Now you're ready to get started!

  1. ⚙️ Set up dlt Workspace

    Install dlt with duckdb support:

    pip install dlt[workspace]

    Initialize a dlt pipeline with Arkose Labs support.

    dlt init dlthub:arkose_labs duckdb

    The init command will setup the necessary files and folders for the next step.

  2. 🤠 Start LLM-assisted coding

    Here’s a prompt to get you started:

    Prompt
    Please generate a REST API Source for Arkose Labs API, as specified in @arkose_labs-docs.yaml Start with endpoints "verify" and "api.js" and skip incremental loading for now. Place the code in arkose_labs_pipeline.py and name the pipeline arkose_labs_pipeline. If the file exists, use it as a starting point. Do not add or modify any other files. Use @dlt rest api as a tutorial. After adding the endpoints, allow the user to run the pipeline with python arkose_labs_pipeline.py and await further instructions.
  3. 🔒 Set up credentials

    Arkose Labs uses a dual-key authentication system with public/private key pairs generated through the Arkose Labs Command Center. The public key is used client-side for JavaScript API integration, while the private key is strictly for server-side Verify API calls and must never be exposed on client-facing websites. Additionally, access tokens are available for batch operations with 24-hour validity periods.

    To get the appropriate API keys, please visit the original source at https://www.arkoselabs.com/. If you want to protect your environment secrets in a production environment, look into setting up credentials with dlt.

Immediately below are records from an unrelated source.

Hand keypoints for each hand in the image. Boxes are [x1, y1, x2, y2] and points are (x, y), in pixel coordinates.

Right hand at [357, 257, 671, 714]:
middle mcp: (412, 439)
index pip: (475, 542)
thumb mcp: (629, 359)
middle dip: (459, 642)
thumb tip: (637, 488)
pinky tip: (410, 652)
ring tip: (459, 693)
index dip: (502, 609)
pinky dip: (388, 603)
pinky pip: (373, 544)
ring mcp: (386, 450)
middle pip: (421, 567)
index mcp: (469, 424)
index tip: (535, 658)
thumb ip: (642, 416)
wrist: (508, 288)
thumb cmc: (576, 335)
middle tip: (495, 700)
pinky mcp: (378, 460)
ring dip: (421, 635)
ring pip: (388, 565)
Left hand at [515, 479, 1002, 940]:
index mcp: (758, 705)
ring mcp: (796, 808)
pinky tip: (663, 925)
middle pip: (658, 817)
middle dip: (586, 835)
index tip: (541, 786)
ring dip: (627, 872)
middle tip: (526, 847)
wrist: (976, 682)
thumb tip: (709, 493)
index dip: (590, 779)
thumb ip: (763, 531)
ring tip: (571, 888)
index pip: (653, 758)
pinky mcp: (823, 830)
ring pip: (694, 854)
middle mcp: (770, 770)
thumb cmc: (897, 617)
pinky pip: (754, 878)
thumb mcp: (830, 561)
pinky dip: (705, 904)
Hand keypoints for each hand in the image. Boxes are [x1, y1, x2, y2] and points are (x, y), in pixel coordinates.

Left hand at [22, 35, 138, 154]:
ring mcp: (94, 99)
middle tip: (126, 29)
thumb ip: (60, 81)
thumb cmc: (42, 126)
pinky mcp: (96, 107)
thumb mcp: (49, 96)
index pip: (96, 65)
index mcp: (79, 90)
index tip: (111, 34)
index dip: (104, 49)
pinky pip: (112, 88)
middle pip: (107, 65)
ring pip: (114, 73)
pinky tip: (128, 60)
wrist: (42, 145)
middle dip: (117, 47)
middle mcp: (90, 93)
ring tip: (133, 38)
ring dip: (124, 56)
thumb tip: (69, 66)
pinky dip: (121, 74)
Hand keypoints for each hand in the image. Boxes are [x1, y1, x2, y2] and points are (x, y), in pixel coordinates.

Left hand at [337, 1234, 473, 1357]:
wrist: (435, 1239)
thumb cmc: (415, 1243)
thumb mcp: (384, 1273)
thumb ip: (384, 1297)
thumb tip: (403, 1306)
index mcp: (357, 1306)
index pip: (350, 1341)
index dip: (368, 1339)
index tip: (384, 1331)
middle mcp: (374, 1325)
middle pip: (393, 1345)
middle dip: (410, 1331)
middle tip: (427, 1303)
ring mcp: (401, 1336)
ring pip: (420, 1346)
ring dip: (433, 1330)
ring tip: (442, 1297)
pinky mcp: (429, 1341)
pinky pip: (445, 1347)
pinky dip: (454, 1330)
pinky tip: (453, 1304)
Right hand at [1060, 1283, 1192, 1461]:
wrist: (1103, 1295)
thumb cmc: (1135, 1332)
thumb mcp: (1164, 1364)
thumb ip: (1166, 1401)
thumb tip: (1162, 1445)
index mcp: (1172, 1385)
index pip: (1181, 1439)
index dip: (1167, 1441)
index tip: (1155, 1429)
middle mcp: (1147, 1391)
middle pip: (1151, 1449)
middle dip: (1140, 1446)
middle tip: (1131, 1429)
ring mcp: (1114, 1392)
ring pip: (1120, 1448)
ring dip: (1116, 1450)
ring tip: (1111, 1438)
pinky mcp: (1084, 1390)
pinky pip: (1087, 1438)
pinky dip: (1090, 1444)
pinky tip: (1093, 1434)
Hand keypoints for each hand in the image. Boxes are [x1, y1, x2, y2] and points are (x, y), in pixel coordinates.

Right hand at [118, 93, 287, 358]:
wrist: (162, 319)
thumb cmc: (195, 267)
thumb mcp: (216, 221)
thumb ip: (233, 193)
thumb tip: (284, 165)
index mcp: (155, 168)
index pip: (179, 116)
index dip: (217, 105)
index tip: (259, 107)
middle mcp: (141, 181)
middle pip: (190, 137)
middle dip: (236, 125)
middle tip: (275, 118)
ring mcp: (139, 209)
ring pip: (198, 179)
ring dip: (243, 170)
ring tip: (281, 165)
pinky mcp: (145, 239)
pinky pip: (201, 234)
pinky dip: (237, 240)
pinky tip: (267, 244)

  4. 🏃‍♀️ Run the pipeline in the Python terminal in Cursor

    python arkose_labs_pipeline.py

    If your pipeline runs correctly, you’ll see something like the following:

    Pipeline arkose_labs load step completed in 0.26 seconds 1 load package(s) were loaded to destination duckdb and into dataset arkose_labs_data The duckdb destination used duckdb:/arkose_labs.duckdb location to store data Load package 1749667187.541553 is LOADED and contains no failed jobs
  5. 📈 Debug your pipeline and data with the Pipeline Dashboard

    Now that you have a running pipeline, you need to make sure it’s correct, so you do not introduce silent failures like misconfigured pagination or incremental loading errors. By launching the dlt Workspace Pipeline Dashboard, you can see various information about the pipeline to enable you to test it. Here you can see:

    • Pipeline overview: State, load metrics
    • Data’s schema: tables, columns, types, hints
    • You can query the data itself
    dlt pipeline arkose_labs_pipeline show --dashboard
  6. 🐍 Build a Notebook with data explorations and reports

    With the pipeline and data partially validated, you can continue with custom data explorations and reports. To get started, paste the snippet below into a new marimo Notebook and ask your LLM to go from there. Jupyter Notebooks and regular Python scripts are supported as well.

    import dlt data = dlt.pipeline("arkose_labs_pipeline").dataset() # get verify table as Pandas frame data.verify.df().head()

Running into errors?

Critical implementation considerations include: tokens are single-use only and must be verified server-side before allowing user actions, fail-open strategies should be implemented for service disruptions, GET requests are being deprecated for security reasons with migration to POST required by April 2025, multiple API versions are reaching end-of-life with V4 being the only supported version going forward, and the Arkose API script should only be loaded once per page to avoid duplicate event listeners.